Herdeiro inesperado de um império após o assassínio do seu tio, o arquiduque Francisco Fernando, faz amanhã exactamente 95 anos, em Sarajevo, na Bósnia, por um nacionalista sérvio – morte que levou ao início da Grande Guerra –, uma pneumonia tirou-lhe a vida apenas seis meses depois da chegada a Portugal.

Em 2004 foi beatificado pelo papa João Paulo II. O seu corpo continua no Funchal mas o seu coração foi levado para Viena, onde se juntou aos dos outros Habsburgos, incluindo Francisco José, o tio-avô de quem herdou o trono austro-húngaro. A família que durante sete séculos dominou grande parte da Europa tinha assim um final pouco feliz. Mas os seus descendentes ainda hoje dão que falar – seja na política europeia ou nas revistas do social.

A COMEÇAR por Otto von Habsburg. O filho mais velho de Carlos I tinha 10 anos quando o pai morreu no Funchal, tornando-se então herdeiro dos tronos da Áustria e da Hungria. Chamado «Sua Majestade» até pelos seis irmãos, Otto destacou-se durante vários anos como eurodeputado pela União Cristã Democrata (CDU) da Alemanha. De facto, todos os Habsburgos estão proibidos por lei de se envolverem na política activa austríaca. E só em 1961, quando Otto renunciou formalmente ao trono, lhe voltou a ser permitida a entrada no país onde nasceu em 1912.

Com os títulos de nobreza proibidos para os Habsburgos e até o «von» («de») banido da sua identidade por força da Constituição austríaca, o filho do último imperador identifica-se agora, muitas vezes, simplesmente como Otto Habsburg-Lothringen.

Cidadão da Alemanha, Áustria, Croácia e Hungria, este homem das múltiplas nacionalidades mantém-se assim fiel à tradição familiar de pertencer a vários lugares. Durante séculos, e graças a casamentos com princesas e príncipes das mais variadas casas reais europeias, os Habsburgos governaram não só a Alemanha, a Áustria e a Hungria mas também a Boémia, a Polónia, Espanha, Holanda e até Portugal. Entre 1580 e 1640, quando esteve sob domínio espanhol, o nosso país foi governado por três Habsburgos, os três Filipes que pertenciam à chamada Casa de Áustria.

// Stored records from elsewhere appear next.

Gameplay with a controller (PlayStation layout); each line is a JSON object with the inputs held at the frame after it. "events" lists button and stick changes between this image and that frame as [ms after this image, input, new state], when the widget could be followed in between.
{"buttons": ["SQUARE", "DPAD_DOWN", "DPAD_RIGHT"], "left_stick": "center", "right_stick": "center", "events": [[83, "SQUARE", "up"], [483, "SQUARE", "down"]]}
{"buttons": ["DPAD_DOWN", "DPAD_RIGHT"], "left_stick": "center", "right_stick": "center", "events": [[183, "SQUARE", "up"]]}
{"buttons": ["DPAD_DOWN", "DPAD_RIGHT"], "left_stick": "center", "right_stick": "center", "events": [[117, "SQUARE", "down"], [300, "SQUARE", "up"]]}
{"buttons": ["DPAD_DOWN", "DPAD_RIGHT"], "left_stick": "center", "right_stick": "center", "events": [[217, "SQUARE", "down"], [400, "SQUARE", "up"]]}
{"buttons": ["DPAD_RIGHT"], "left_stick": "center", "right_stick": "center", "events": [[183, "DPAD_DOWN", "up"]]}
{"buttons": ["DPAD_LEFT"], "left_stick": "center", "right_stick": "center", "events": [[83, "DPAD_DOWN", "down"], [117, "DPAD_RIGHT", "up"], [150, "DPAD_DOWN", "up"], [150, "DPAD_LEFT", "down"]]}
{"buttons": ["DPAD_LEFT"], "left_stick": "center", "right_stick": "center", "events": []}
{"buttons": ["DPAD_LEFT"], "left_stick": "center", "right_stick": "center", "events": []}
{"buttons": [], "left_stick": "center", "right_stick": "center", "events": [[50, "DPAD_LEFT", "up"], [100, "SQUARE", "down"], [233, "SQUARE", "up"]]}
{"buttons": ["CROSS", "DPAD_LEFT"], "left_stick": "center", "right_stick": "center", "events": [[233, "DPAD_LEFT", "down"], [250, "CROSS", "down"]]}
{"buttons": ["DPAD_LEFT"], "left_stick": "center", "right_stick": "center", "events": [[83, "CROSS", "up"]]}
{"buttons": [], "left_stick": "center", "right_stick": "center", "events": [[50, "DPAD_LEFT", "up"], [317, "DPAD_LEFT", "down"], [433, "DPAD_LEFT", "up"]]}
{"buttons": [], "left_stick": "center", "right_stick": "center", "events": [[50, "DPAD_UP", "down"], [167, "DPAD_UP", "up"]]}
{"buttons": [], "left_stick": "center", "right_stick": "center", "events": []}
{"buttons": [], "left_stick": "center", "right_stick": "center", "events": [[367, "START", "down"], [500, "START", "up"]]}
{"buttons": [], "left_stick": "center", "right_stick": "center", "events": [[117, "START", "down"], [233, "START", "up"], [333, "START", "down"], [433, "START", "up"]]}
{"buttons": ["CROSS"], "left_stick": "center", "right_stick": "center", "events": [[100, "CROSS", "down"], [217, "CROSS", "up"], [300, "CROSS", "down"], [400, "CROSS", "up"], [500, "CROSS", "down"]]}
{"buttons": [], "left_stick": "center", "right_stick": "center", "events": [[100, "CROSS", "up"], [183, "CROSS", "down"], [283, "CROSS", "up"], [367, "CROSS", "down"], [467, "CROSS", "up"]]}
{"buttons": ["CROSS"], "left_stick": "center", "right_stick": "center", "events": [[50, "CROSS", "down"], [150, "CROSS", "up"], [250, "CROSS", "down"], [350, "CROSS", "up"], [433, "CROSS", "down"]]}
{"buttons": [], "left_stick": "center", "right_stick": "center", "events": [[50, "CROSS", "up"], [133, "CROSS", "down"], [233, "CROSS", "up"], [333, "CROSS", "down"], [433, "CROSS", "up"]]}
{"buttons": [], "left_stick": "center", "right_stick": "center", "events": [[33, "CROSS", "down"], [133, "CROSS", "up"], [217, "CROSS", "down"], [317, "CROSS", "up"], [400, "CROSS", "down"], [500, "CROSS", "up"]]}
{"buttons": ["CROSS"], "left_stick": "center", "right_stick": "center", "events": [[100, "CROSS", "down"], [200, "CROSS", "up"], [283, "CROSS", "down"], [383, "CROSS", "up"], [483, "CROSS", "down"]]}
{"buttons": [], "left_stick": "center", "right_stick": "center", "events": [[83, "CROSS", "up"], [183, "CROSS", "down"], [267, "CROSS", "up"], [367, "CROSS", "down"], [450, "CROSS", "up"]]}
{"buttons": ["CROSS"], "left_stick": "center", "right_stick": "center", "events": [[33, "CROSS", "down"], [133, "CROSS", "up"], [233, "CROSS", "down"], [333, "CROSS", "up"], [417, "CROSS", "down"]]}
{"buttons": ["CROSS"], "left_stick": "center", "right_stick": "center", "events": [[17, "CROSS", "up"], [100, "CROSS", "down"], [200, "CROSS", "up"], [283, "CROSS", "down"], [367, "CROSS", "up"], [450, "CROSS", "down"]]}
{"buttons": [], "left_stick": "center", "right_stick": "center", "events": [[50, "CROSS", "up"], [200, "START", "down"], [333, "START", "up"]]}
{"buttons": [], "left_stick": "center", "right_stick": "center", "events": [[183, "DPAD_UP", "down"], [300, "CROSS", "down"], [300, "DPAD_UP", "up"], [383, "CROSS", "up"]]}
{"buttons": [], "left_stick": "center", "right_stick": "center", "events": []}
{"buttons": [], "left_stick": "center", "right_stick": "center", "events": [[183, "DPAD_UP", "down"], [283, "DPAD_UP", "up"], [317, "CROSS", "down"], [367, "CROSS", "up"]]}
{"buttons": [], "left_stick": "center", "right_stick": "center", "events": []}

COM A EUROPA como pátria da sua família, Otto escolheu viver na Baviera. O filho mais velho de Carlos I e de Zita de Bourbon-Parma pode ter nascido em berço de ouro, mas a sua vida foi errante, cheia de imprevistos e nem sempre fácil. Otto nasceu na villa Wartholz, em Reichenau, na Baixa Áustria. Como padrinho teve o seu tio-avô Francisco José, então imperador. O eterno marido de Sissi, que governou durante 68 anos, fez-se representar pelo sobrinho Francisco Fernando, o mesmo que dois anos depois seria assassinado em Sarajevo. E se Otto quase não conviveu com este familiar, as fotografias que existem dele com Francisco José testemunham a relação entre ambos, que terminou com a morte do imperador em 1916, tinha Otto apenas 4 anos. A madrinha foi a infanta Maria Antónia de Portugal, sua avó e filha do rei D. Miguel.

A ascensão do pai ao trono da Áustria-Hungria, fez de Otto o príncipe herdeiro com apenas dois anos. De facto, Carlos I sucedeu ao tio-avô Francisco José que morreu sem herdeiro directo. O seu único filho, Rudolfo, suicidara-se em 1889. Apesar de a Casa Real ter tentado abafar o escândalo ocorrido em Mayerling, o filho da imperatriz imortalizada no cinema por Romy Schneider terá decidido acabar com a vida por não conseguir o divórcio que lhe permitiria casar com a jovem amante, a baronesa Maria Vetsera, de apenas 17 anos.

O reinado de Carlos I só duraria dois anos. Com o final da Grande Guerra, por cujo início fora responsável, o império austro-húngaro foi desmantelado e o monarca obrigado ao exílio. Depois de alguns anos na Suíça, terra que de onde deriva o nome da sua família – Habsburgo era o nome do castelo do cantão de Aarau onde viviam no século XII – e de uma tentativa algo desastrada e falhada de retomar o trono, Otto, os pais e os seis irmãos desembarcaram na Madeira em 1921 – a mesma ilha onde Sissi passara longas temporadas por questões de saúde e, há quem diga, para se afastar do império e esquecer as tristezas.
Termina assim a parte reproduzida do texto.